For me 1. SUPPORT. In a family, there has to be support one for the other. This means in good times and bad times can we find that little extra for someone? The trouble is, in a lot of families, it just isn’t there. It’s more do as best you can, rather than as the Good Book says, do unto others as you wish they would do unto you (my simplified version). Family and especially large families  have suffered as a result of the move from farm and agricultural family life to the more urban scene where someone leaves home to ‘make’ it. This move from the family home is something most of us have experienced whether it is us or we know someone who has done this. We hear stories about struggling, suffering disrespect and wondering if what they were doing was right. We also hear stories about eventually getting there but feeling the need to go back home for a visit. So there must be something valuable that is drawing us back home. This is why I think the second feature of family is camaraderie because support comes in many different ways. Support is not necessarily money or perhaps having somewhere to rest your head. In other words it’s not always physical. Nor is it always clear and well defined. I remember movies where families have come about as a result of two people from different cultures marry and bring with them all of their family to make a really large family or what others might call an extended family. In this kind of setting, it is easy to see how much more often the support between members is emotional and cognitive, stretching across generations and bringing together different members and age groups.

That's me free; stretching up yet holding on....
That’s me free; stretching up yet holding on….

2. CAMARADERIE.  To me this second feature of defining family is that peculiar knack of knowing what the other is thinking and therefore being on the ‘same page’ as they say. You can make fun of one another without any offence. You can joke about mishaps or judgments using a single word or phrase. You can use your own language and it is understood. You can feel good about someone else’s achievements and show it in unique ways that only you and your family understand. Sometimes we are not so good on the respect for each other, but we acknowledge the need for and the lack of when it occurs. I know we take this for granted but I bet when separated from each other, we kinda miss that belonging?

See in the picture where we are free yet we are holding on. We like to think there is someone there we can relate to in a different way from all those other people we know. Well then family is not always by birth is it? What about families with step moms and step fathers, adopted parents, foster parents, spiritual sisters, brethren…. These they call blended families. They are all family and they provide the support and the camaraderie for all the members.
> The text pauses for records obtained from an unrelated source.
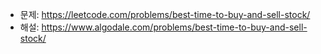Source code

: - 문제: https://leetcode.com/problems/best-time-to-buy-and-sell-stock/
- 해설: https://www.algodale.com/problems/best-time-to-buy-and-sell-stock/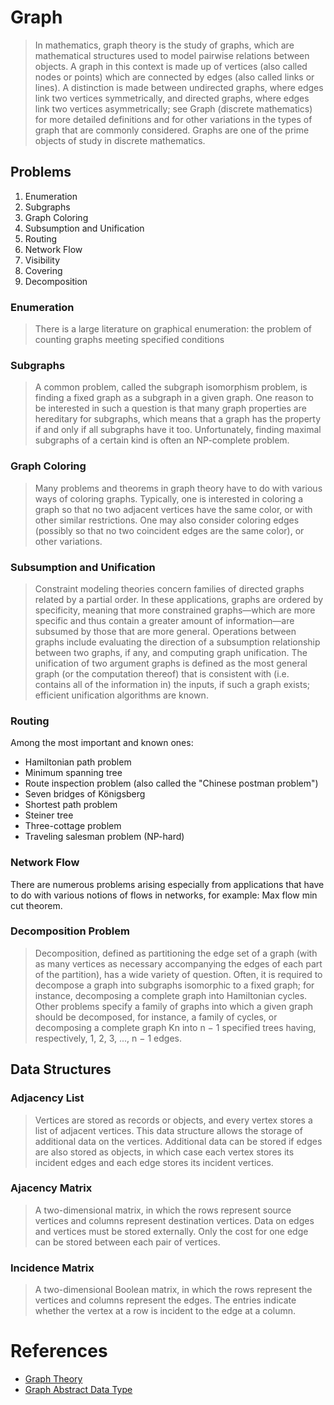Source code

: # Graph

> In mathematics, graph theory is the study of graphs, which are mathematical structures used to model pairwise relations between objects. A graph in this context is made up of vertices (also called nodes or points) which are connected by edges (also called links or lines). A distinction is made between undirected graphs, where edges link two vertices symmetrically, and directed graphs, where edges link two vertices asymmetrically; see Graph (discrete mathematics) for more detailed definitions and for other variations in the types of graph that are commonly considered. Graphs are one of the prime objects of study in discrete mathematics.

## Problems

1. Enumeration
2. Subgraphs
3. Graph Coloring
4. Subsumption and Unification
5. Routing
6. Network Flow
7. Visibility
8. Covering
9. Decomposition

### Enumeration
> There is a large literature on graphical enumeration: the problem of counting graphs meeting specified conditions

### Subgraphs
> A common problem, called the subgraph isomorphism problem, is finding a fixed graph as a subgraph in a given graph. One reason to be interested in such a question is that many graph properties are hereditary for subgraphs, which means that a graph has the property if and only if all subgraphs have it too. Unfortunately, finding maximal subgraphs of a certain kind is often an NP-complete problem. 

### Graph Coloring
> Many problems and theorems in graph theory have to do with various ways of coloring graphs. Typically, one is interested in coloring a graph so that no two adjacent vertices have the same color, or with other similar restrictions. One may also consider coloring edges (possibly so that no two coincident edges are the same color), or other variations.

### Subsumption and Unification
> Constraint modeling theories concern families of directed graphs related by a partial order. In these applications, graphs are ordered by specificity, meaning that more constrained graphs—which are more specific and thus contain a greater amount of information—are subsumed by those that are more general. Operations between graphs include evaluating the direction of a subsumption relationship between two graphs, if any, and computing graph unification. The unification of two argument graphs is defined as the most general graph (or the computation thereof) that is consistent with (i.e. contains all of the information in) the inputs, if such a graph exists; efficient unification algorithms are known.

### Routing
Among the most important and known ones:

- Hamiltonian path problem
- Minimum spanning tree
- Route inspection problem (also called the "Chinese postman problem")
- Seven bridges of Königsberg
- Shortest path problem
- Steiner tree
- Three-cottage problem
- Traveling salesman problem (NP-hard)

### Network Flow
There are numerous problems arising especially from applications that have to do with various notions of flows in networks, for example: Max flow min cut theorem.

### Decomposition Problem
> Decomposition, defined as partitioning the edge set of a graph (with as many vertices as necessary accompanying the edges of each part of the partition), has a wide variety of question. Often, it is required to decompose a graph into subgraphs isomorphic to a fixed graph; for instance, decomposing a complete graph into Hamiltonian cycles. Other problems specify a family of graphs into which a given graph should be decomposed, for instance, a family of cycles, or decomposing a complete graph Kn into n − 1 specified trees having, respectively, 1, 2, 3, ..., n − 1 edges.

## Data Structures

### Adjacency List
> Vertices are stored as records or objects, and every vertex stores a list of adjacent vertices. This data structure allows the storage of additional data on the vertices. Additional data can be stored if edges are also stored as objects, in which case each vertex stores its incident edges and each edge stores its incident vertices.
 

### Ajacency Matrix
> A two-dimensional matrix, in which the rows represent source vertices and columns represent destination vertices. Data on edges and vertices must be stored externally. Only the cost for one edge can be stored between each pair of vertices.

### Incidence Matrix
> A two-dimensional Boolean matrix, in which the rows represent the vertices and columns represent the edges. The entries indicate whether the vertex at a row is incident to the edge at a column.

# References
- [Graph Theory](https://en.wikipedia.org/wiki/Graph_(abstract_data_type)#:~:text=A%20graph%20data%20structure%20consists,pairs%20for%20a%20directed%20graph.)
- [Graph Abstract Data Type](https://en.wikipedia.org/wiki/Graph_(abstract_data_type)#:~:text=A%20graph%20data%20structure%20consists,pairs%20for%20a%20directed%20graph.)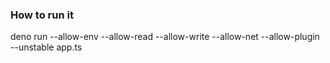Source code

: ### How to run it

deno run --allow-env --allow-read --allow-write --allow-net --allow-plugin --unstable app.ts


<!-- docker run -it --init -p 1993:1993 -v $PWD:/app hayd/alpine-deno:1.2.3 run --allow-env --allow-read --allow-write --allow-net --allow-plugin --unstable app.ts -->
I just wanted to think about this out loud as families seem to be under a great deal of pressure as we try to keep together  while fighting the economic and social challenges. In all the research I have done with families, across different cultures, and all different family types, I hear the same sentiment. The family is the building block of the society. That’s where we look forward to the future and remember what has passed. Even in the single parent family, and this is usually a woman and her child or children, I would hear how important it was to have a ‘good’ relationship between herself and her children. When they were just babies, then it was her responsibility  to provide the physical support but also the emotional and cognitive support so that the child experiences a smiling, pleasant, loving feeling from the mother.

This to her was the essence of family. That was what it meant as her children needed to know that this tight little unit was the place that they could turn to for support and camaraderie in a special way. A way that they would not expect from outside. This is probably the most important feature that makes the blended family so different. That realization that this unit is the place that each one can turn to for something special.